I come across many people making the point that if we went to wind and solar, we would still have to keep coal plants online in times of no wind or sun. Denmark uses a lot of wind from off-shore turbines. Do they have gas-fired plants on standby? It is my understanding that coal plants have to keep running, it isn’t easy to just flip the switch to on, whereas gas cogen turbines are a bit more flexible.
Despite global advertising campaigns to the contrary, most of Denmark’s electrical energy does not come from wind. Oil and gas provide most of their energy, with coal on the decline but still in widespread use. Wind only supplies about 20 percent.
If they have a shortage of wind/solar electricity and no coal plants running to make up the difference, perhaps they could simply buy the electricity from a neighbouring country.
Exactly. The European power grid is pretty well integrated, and to address this very issue, including the construction of off-shore wind turbines and tidal power stations, a new power grid under the north sea has been proposed to balance the load and store power in Norwegian hydroelectric reservoirs.

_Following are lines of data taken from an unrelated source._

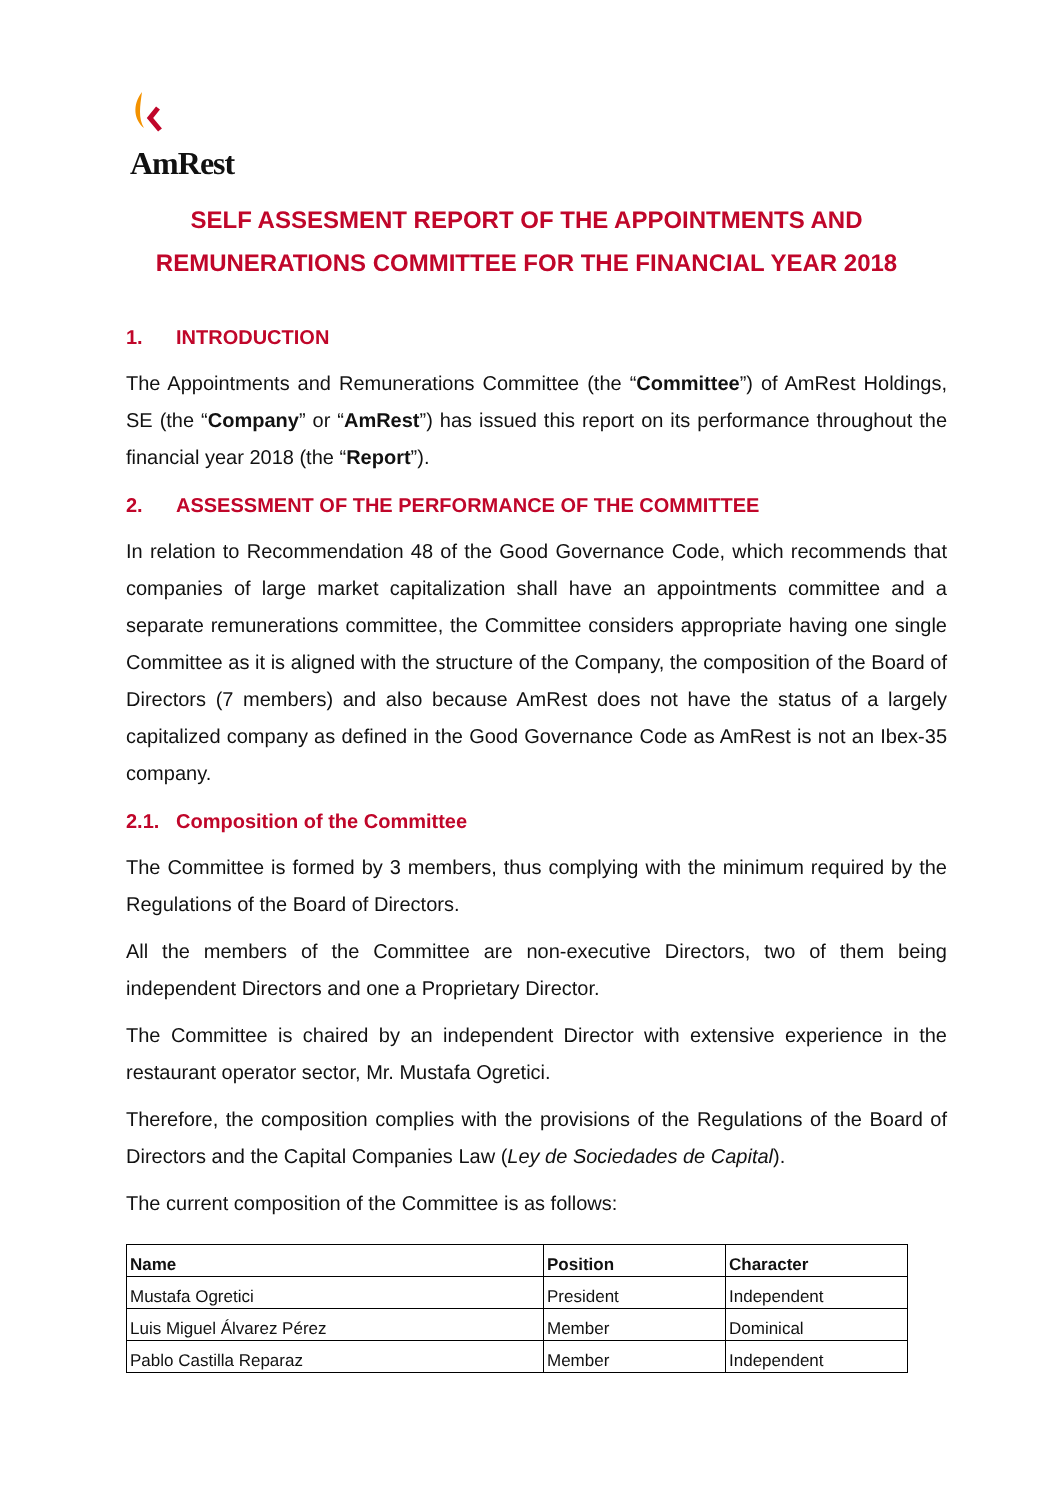AmRest
SELF ASSESMENT REPORT OF THE APPOINTMENTS AND REMUNERATIONS COMMITTEE FOR THE FINANCIAL YEAR 2018
1. INTRODUCTION
The Appointments and Remunerations Committee (the “Committee”) of AmRest Holdings, SE (the “Company” or “AmRest”) has issued this report on its performance throughout the financial year 2018 (the “Report”).
2. ASSESSMENT OF THE PERFORMANCE OF THE COMMITTEE
In relation to Recommendation 48 of the Good Governance Code, which recommends that companies of large market capitalization shall have an appointments committee and a separate remunerations committee, the Committee considers appropriate having one single Committee as it is aligned with the structure of the Company, the composition of the Board of Directors (7 members) and also because AmRest does not have the status of a largely capitalized company as defined in the Good Governance Code as AmRest is not an Ibex-35 company.
2.1. Composition of the Committee
The Committee is formed by 3 members, thus complying with the minimum required by the Regulations of the Board of Directors.
All the members of the Committee are non-executive Directors, two of them being independent Directors and one a Proprietary Director.
The Committee is chaired by an independent Director with extensive experience in the restaurant operator sector, Mr. Mustafa Ogretici.
Therefore, the composition complies with the provisions of the Regulations of the Board of Directors and the Capital Companies Law (Ley de Sociedades de Capital).
The current composition of the Committee is as follows:
| Name | Position | Character |
| --- | --- | --- |
| Mustafa Ogretici | President | Independent |
| Luis Miguel Álvarez Pérez | Member | Dominical |
| Pablo Castilla Reparaz | Member | Independent |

The story goes that there’s big subsidies involved. Our government is under obligation to buy the windmill-owners electricity at a (high) fixed rate, even though it’s often produced at times when there’s low demand on the grid.
The government have to sell it at a loss, often to hydro-electric power-plants in our nordic neighbouring countries. They can store it by using it to pump water up into their reservoirs. When demands pick up, they open up the sluices and sell the power at a premium. If there were no such customers nearby, it would be even more expensive to the tax-payers.

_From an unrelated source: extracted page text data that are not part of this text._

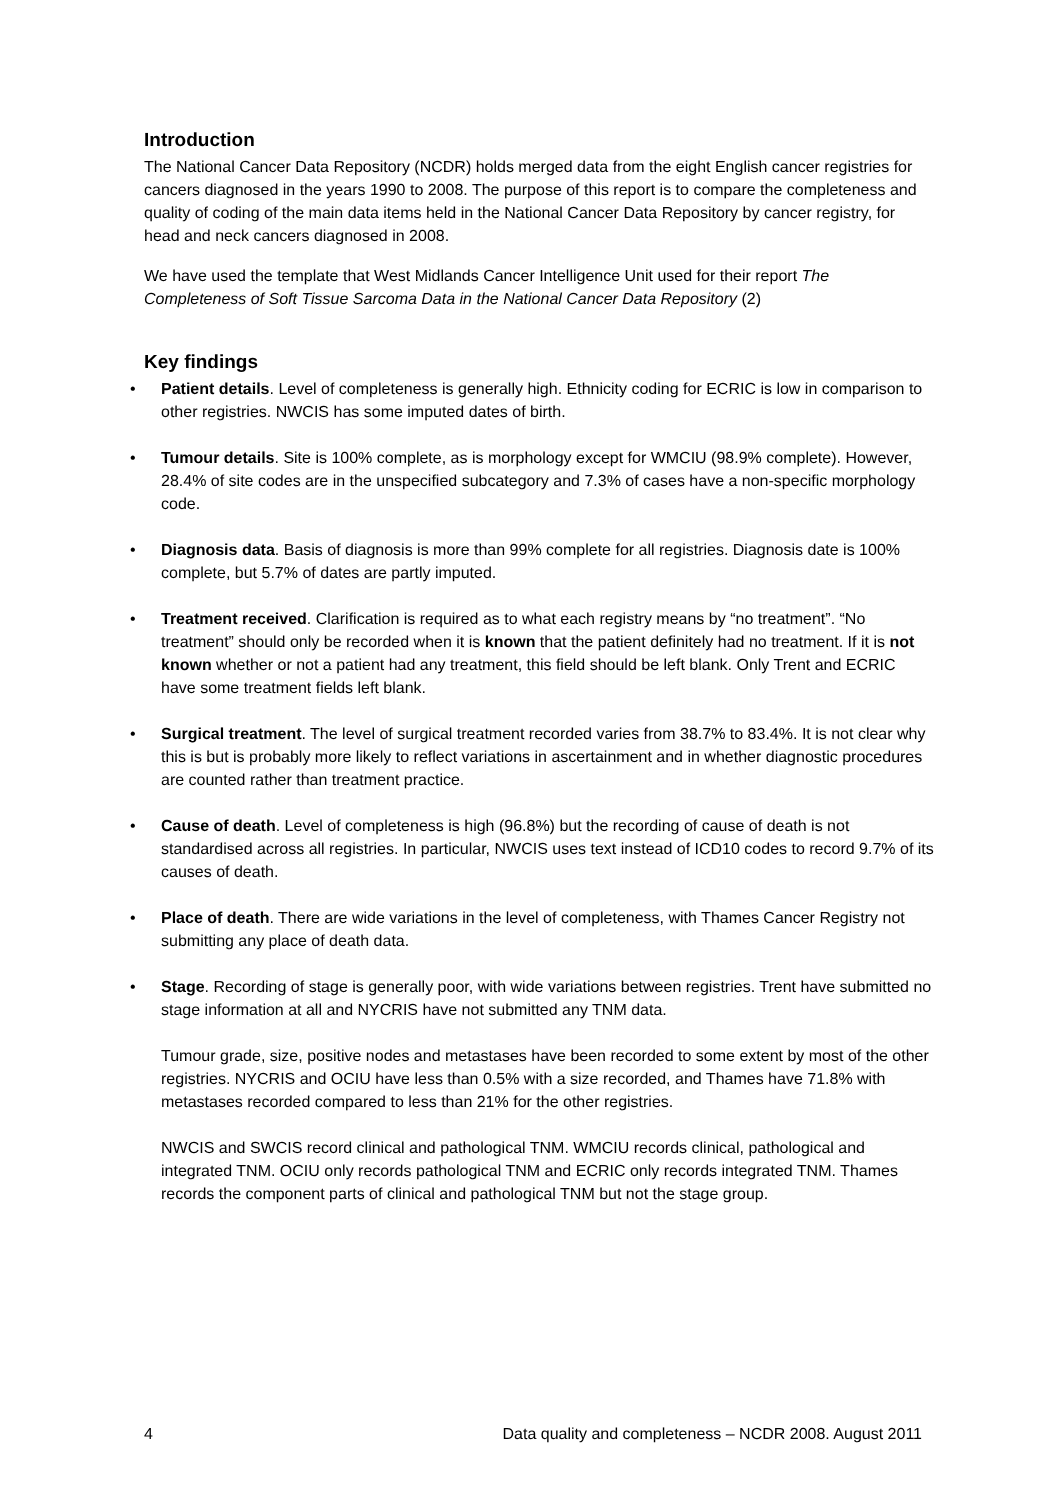Introduction
The National Cancer Data Repository (NCDR) holds merged data from the eight English cancer registries for cancers diagnosed in the years 1990 to 2008. The purpose of this report is to compare the completeness and quality of coding of the main data items held in the National Cancer Data Repository by cancer registry, for head and neck cancers diagnosed in 2008.
We have used the template that West Midlands Cancer Intelligence Unit used for their report The Completeness of Soft Tissue Sarcoma Data in the National Cancer Data Repository (2)
Key findings
• Patient details. Level of completeness is generally high. Ethnicity coding for ECRIC is low in comparison to other registries. NWCIS has some imputed dates of birth.
• Tumour details. Site is 100% complete, as is morphology except for WMCIU (98.9% complete). However, 28.4% of site codes are in the unspecified subcategory and 7.3% of cases have a non-specific morphology code.
• Diagnosis data. Basis of diagnosis is more than 99% complete for all registries. Diagnosis date is 100% complete, but 5.7% of dates are partly imputed.
• Treatment received. Clarification is required as to what each registry means by “no treatment”. “No treatment” should only be recorded when it is known that the patient definitely had no treatment. If it is not known whether or not a patient had any treatment, this field should be left blank. Only Trent and ECRIC have some treatment fields left blank.
• Surgical treatment. The level of surgical treatment recorded varies from 38.7% to 83.4%. It is not clear why this is but is probably more likely to reflect variations in ascertainment and in whether diagnostic procedures are counted rather than treatment practice.
• Cause of death. Level of completeness is high (96.8%) but the recording of cause of death is not standardised across all registries. In particular, NWCIS uses text instead of ICD10 codes to record 9.7% of its causes of death.
• Place of death. There are wide variations in the level of completeness, with Thames Cancer Registry not submitting any place of death data.
• Stage. Recording of stage is generally poor, with wide variations between registries. Trent have submitted no stage information at all and NYCRIS have not submitted any TNM data.
Tumour grade, size, positive nodes and metastases have been recorded to some extent by most of the other registries. NYCRIS and OCIU have less than 0.5% with a size recorded, and Thames have 71.8% with metastases recorded compared to less than 21% for the other registries.
NWCIS and SWCIS record clinical and pathological TNM. WMCIU records clinical, pathological and integrated TNM. OCIU only records pathological TNM and ECRIC only records integrated TNM. Thames records the component parts of clinical and pathological TNM but not the stage group.
4 Data quality and completeness – NCDR 2008. August 2011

Mind you I haven’t looked that deeply into this business, and I’ve mainly read it about in the same newspaper (Weekendavisen) which is one of the most respected in Denmark, but on certain issues is quite biased.
I don’t believe there are any hydro-electric plants in Norway capable of pumping water into their reservoirs. It’s possible Norwegian power companies buy cheap, subsidised energy and leave water in their reservoirs for sale at a more profitable time, but your source, or memory, or both don’t seem reliable enough that I’d bet on it being so without more evidence.
This site says that “water is conserved” in both Norway and Sweden when they get high levels of wind power output from Denmark.
I don’t know if that means that the Swedish and Norwegian hydroelectric power stations actually pump water into their reservoirs when they have extra energy available, or whether, as you suggest, they just temporarily use less water for hydroelectric power generation.
The reservoirs are typically mountain lakes, with an elevation above the power station ranging from around 100m to 1000m. Building a pumping system to move water back into the reservoirs would be insanely expensive, and would only be useful if Danish wind power production was larger than the off hour power consumption of all of Denmark, Norway and Sweden.
I find it highly unlikely even a plan for such systems excist in the Scandinavian electricity production business.
It is a common enough technique called “pumped storage”. There is at least one plant in Sweden and stacks more all over the world. It is cost effective when your main generating plant are base load suppliers that like to run steadily and can’t be switched on an off quickly. If your coal and nuclear plant are up and running the power has to go somewhere when the factories are quiet - you can’t just turn them off for the night - so you might as well use the power to pump water. Then, when everybody finishes their favourite soap and they all get up and turn on the kettle, the water can be released bringing extra capacity onto the grid in minutes.
It is probably because Norway gets a massive proportion of its electricty from hydro resources - which can be run up quickly - that it does not seem to have any pumped storage.
Apparently Norwegian electricity production is more complex than I thought and includes pump stations moving water all over the place, mostly feeding water from surrounding lakes into main reservoirs, but also including pumping water into the reservoir during summer and using it during winter.
Please ignore everything I’ve said so far, and enjoy this list which includes several pumping stations in Norway: Pumped storage hydroelectricity.